[Start Data provided]
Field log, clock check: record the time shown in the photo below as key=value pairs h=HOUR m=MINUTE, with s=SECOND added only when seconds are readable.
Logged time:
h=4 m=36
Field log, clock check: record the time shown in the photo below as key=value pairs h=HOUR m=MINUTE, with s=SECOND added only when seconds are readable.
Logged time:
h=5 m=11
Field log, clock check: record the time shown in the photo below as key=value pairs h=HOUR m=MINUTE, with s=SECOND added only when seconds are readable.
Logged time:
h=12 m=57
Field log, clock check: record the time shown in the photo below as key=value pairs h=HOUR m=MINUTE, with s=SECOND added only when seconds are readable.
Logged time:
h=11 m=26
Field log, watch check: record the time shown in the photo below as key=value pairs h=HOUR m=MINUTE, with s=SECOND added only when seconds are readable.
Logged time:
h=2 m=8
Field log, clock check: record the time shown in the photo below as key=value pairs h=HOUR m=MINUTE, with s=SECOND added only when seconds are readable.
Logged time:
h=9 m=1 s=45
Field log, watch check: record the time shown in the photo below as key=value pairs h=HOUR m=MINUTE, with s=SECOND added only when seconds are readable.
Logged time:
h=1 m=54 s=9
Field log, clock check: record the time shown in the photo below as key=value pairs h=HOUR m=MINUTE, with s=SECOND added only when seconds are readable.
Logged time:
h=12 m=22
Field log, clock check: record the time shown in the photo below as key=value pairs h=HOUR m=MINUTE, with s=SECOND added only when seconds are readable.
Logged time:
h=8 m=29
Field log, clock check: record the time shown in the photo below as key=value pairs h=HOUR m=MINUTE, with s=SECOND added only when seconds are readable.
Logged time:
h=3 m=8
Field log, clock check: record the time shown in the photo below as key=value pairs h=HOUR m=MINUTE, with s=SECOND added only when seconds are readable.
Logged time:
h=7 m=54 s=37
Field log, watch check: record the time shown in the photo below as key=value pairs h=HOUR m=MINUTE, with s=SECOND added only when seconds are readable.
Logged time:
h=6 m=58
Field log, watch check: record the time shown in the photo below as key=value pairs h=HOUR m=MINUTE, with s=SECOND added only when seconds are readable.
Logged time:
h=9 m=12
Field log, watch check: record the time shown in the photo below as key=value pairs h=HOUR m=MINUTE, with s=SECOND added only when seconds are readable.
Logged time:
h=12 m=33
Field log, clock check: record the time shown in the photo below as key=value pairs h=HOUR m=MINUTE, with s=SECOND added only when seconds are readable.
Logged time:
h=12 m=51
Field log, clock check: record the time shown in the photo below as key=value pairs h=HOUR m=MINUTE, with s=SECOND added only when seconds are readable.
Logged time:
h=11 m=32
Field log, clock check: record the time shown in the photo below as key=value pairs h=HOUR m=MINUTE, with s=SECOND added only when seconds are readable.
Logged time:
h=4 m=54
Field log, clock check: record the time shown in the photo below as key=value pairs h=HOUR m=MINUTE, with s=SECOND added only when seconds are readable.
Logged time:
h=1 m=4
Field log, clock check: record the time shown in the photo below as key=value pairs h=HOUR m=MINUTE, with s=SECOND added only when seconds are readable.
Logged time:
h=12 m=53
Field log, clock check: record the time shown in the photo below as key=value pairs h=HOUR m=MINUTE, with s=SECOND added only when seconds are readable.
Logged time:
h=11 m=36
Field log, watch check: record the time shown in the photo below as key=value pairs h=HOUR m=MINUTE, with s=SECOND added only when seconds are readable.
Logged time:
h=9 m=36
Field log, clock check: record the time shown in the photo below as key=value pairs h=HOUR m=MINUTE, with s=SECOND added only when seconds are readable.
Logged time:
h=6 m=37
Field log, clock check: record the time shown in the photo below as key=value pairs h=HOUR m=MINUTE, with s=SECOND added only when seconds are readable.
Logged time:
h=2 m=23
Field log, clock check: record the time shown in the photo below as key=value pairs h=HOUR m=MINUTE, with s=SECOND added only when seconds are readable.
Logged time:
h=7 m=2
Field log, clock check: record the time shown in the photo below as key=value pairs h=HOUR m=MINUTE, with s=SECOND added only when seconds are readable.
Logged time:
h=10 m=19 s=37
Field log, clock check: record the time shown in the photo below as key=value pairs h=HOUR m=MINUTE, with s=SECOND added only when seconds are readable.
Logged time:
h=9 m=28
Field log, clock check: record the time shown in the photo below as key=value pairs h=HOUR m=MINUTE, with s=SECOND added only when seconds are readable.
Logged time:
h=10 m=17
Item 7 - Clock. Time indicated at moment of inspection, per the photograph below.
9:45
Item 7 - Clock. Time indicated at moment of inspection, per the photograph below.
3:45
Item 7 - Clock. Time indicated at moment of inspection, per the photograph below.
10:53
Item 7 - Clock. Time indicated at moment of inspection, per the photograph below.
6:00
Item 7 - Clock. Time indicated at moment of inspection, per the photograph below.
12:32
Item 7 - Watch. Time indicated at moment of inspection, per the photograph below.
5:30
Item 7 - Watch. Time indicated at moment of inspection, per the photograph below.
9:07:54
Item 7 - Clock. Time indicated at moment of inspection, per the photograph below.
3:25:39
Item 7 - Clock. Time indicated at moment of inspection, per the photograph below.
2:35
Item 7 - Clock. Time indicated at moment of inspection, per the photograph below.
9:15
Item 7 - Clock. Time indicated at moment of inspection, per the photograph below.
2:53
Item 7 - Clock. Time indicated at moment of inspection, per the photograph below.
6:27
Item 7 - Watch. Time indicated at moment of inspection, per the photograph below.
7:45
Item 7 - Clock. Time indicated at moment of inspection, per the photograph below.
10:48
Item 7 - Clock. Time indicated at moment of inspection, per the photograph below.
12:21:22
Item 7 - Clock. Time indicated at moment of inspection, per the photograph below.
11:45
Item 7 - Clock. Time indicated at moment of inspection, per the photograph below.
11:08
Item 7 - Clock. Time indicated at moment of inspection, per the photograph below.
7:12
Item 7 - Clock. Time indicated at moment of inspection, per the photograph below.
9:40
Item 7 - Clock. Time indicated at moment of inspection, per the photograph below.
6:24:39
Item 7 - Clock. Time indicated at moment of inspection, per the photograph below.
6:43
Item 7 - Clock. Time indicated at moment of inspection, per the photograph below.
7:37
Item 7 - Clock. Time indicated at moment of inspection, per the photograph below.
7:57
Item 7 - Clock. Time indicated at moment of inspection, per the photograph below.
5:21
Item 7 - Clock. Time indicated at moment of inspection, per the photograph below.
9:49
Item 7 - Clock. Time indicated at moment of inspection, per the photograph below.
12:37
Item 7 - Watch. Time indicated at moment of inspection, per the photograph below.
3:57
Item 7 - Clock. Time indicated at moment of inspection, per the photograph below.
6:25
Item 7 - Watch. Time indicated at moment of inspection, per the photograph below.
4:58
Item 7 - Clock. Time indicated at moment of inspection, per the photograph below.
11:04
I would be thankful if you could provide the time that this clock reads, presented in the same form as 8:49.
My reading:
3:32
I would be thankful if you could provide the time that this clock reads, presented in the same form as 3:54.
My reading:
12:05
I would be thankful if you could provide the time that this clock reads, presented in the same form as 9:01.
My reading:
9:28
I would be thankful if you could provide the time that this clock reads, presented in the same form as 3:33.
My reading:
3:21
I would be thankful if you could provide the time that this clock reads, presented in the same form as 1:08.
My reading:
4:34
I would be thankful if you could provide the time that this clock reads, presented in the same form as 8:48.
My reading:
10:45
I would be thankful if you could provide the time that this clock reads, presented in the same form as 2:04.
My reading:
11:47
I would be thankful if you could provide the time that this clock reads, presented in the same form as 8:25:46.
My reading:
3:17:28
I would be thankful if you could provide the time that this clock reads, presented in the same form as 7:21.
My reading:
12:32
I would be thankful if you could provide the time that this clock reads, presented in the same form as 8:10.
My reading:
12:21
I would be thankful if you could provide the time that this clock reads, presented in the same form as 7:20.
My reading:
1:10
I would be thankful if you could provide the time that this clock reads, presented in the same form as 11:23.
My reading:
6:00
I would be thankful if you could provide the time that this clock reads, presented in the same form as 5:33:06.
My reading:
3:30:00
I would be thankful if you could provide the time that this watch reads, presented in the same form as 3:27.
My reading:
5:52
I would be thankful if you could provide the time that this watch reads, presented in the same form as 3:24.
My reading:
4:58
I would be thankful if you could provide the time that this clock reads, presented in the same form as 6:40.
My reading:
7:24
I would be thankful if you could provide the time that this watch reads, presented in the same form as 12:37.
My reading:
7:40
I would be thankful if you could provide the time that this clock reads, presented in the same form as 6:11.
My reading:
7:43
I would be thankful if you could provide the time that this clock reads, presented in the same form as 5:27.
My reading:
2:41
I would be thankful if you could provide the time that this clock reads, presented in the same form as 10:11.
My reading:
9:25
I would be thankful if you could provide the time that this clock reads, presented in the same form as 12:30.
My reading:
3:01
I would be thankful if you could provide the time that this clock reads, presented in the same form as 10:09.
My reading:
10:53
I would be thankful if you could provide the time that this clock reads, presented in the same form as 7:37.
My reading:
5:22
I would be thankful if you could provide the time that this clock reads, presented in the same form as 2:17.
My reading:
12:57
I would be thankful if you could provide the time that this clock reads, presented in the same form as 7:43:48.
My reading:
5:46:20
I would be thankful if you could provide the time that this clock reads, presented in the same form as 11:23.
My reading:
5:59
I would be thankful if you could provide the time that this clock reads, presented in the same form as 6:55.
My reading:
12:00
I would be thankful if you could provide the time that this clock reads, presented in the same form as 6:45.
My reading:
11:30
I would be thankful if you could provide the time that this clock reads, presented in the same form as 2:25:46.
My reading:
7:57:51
[End Data provided]
* _Problem requirements_:
Could you extract, word for word, the lines of the Recorded data from the very first line through the line containing "h=9 m=1 s=45", including both of those lines?

* _Full solution_:
Field log, clock check: record the time shown in the photo below as key=value pairs h=HOUR m=MINUTE, with s=SECOND added only when seconds are readable.
Logged time:
h=4 m=36
Field log, clock check: record the time shown in the photo below as key=value pairs h=HOUR m=MINUTE, with s=SECOND added only when seconds are readable.
Logged time:
h=5 m=11
Field log, clock check: record the time shown in the photo below as key=value pairs h=HOUR m=MINUTE, with s=SECOND added only when seconds are readable.
Logged time:
h=12 m=57
Field log, clock check: record the time shown in the photo below as key=value pairs h=HOUR m=MINUTE, with s=SECOND added only when seconds are readable.
Logged time:
h=11 m=26
Field log, watch check: record the time shown in the photo below as key=value pairs h=HOUR m=MINUTE, with s=SECOND added only when seconds are readable.
Logged time:
h=2 m=8
Field log, clock check: record the time shown in the photo below as key=value pairs h=HOUR m=MINUTE, with s=SECOND added only when seconds are readable.
Logged time:
h=9 m=1 s=45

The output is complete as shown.